As she sat in the police station later, she realized how lucky they had both been to walk away unscathed, but it was difficult to count her blessings with the sheriff being such a jerk.
“I already told you,” she growled at him, trying her best to keep her temper in check. However, Sheriff Lapin was making it extremely difficult. “I am Gabriella Medina.”
“Yeah, I got that part,” he replied. “Why are you so special? Why would anybody care if you were here?”
For a moment, Gabriella was at a loss for words. He really doesn’t know who I am, she thought, even though that lady at the front recognized me.
She was filled with a combination of hope and offense. Her face was splashed across the front page of high-end magazines in every continent in the world, and that was well before the nasty business with the mayor of New York. The sheriff was young; certainly younger than she would expect a sheriff to be.
He is also more attractive than I would expect a sheriff to be, she thought, and then immediately felt her cheeks turn crimson. You’re in deep shit and you’re checking out the man who wants to throw you in jail. You need a good therapist, Gabs, because you’re losing it.
“I… I’m a model,” she told him quickly. “No one important.”
His incredible blue eyes narrowed and he nodded slowly.
“I remember who you are,” he said slowly.
Gabby felt the fragile bubble of hope she had been holding onto burst. She waited for him to say more, but he did not. She wondered why.
“What are you doing in Great Falls, Miss Medina?” he asked her pointedly, and she knew that lying to him was not an option. Strangely, she did not feel the need to lie, despite her precarious circumstances.
“Hiding,” she replied truthfully. “I am trying to escape the media.”
The sheriff sat back in his chair, and Gabby noticed that his pecs seemed to ripple beneath the khaki of his shirt.
Stop it, she cried to herself, but she could not pull her eyes away from his chest.
He had not bothered to process her after her confession and instead led her to an interrogation room to talk.
“Are you going to charge me?” she finally asked, tearing her gaze from his torso to look into his blazing blue eyes.
“I’m not sure,” he replied, and Gabriella felt her back tense.
Is he toying with me? Or is he going to ask for some creepy quid pro quo because I’ll scream, I swear to God—
“The witnesses say you cau
sed the accident,” the sheriff continued. “But it’s a tough call. I’m choosing not to press charges for now, but I may do so later. I’ll talk to Bob about you both dealing with your own damages since neither one of you seems to be at fault.”
Gabby wondered if his words were meant to be a veiled threat of sorts.
“Can I go?” she asked, unsure of what else to do.
He studied her face for a long moment. “Are you going to be able to behave yourself in Great Falls?” he asked.
Gabriella’s ears grew hot, and she glared at him.
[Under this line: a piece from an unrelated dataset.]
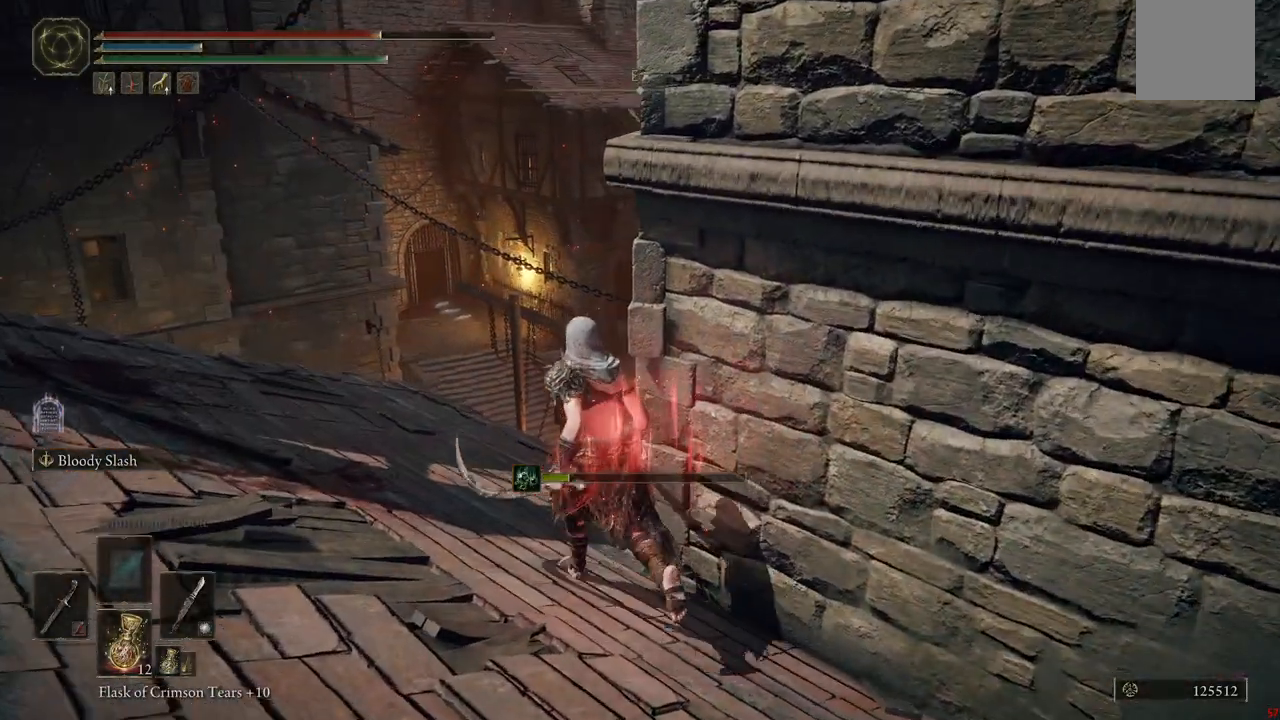
{"dt_ms": 500, "buttons": [], "left_stick": "up-left", "right_stick": "center", "events": [[267, "left_stick", "up"], [317, "left_stick", "up-left"]]}
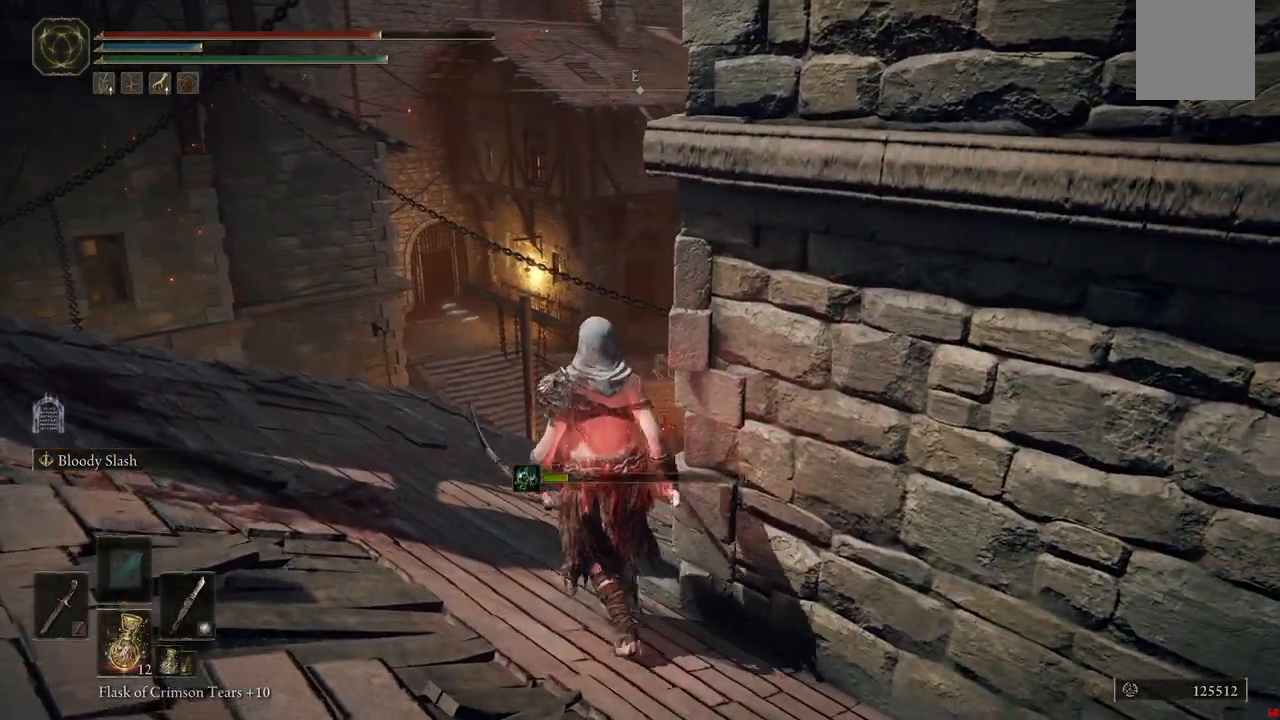
{"dt_ms": 500, "buttons": [], "left_stick": "up", "right_stick": "center", "events": [[400, "left_stick", "up"]]}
He’s flexing his muscles here. He holds your freedom in the palm of that large hand. Don’t give him a reason to take it from you.
“I will probably be moving on from Great Falls now,” she replied tiredly, realizing what a daunting task it would be to pack up and move forward, especially without a car.
Who knows where the next decent-sized town will be, she thought mournfully, but she dared not say anything aloud. Her problems were hers. Cameron Lapin didn’t care about her issues.
“Why are you leaving?” he asked, sounding surprised.
Gabby stared at him as if he were insane. “I came here to hide out and now I’ve been exposed,” she answered slowly. “Kind of defeats the purpose of me staying here.”
Sheriff Lapin gazed at her pensively. “If you want to leave, I certainly won’t stand in your way, but no one knows who you are except me. I haven’t processed you, you aren’t in the system. I won’t mention you’re in town provided you stay out of trouble.”
Their eyes locked once more and a silent battle seemed to be occurring between them.
He is offering me a way out of here, Gabriella thought, but she wondered if there was reason for him wanting to keep her close. Does he think I am a danger and wants to keep an eye on me?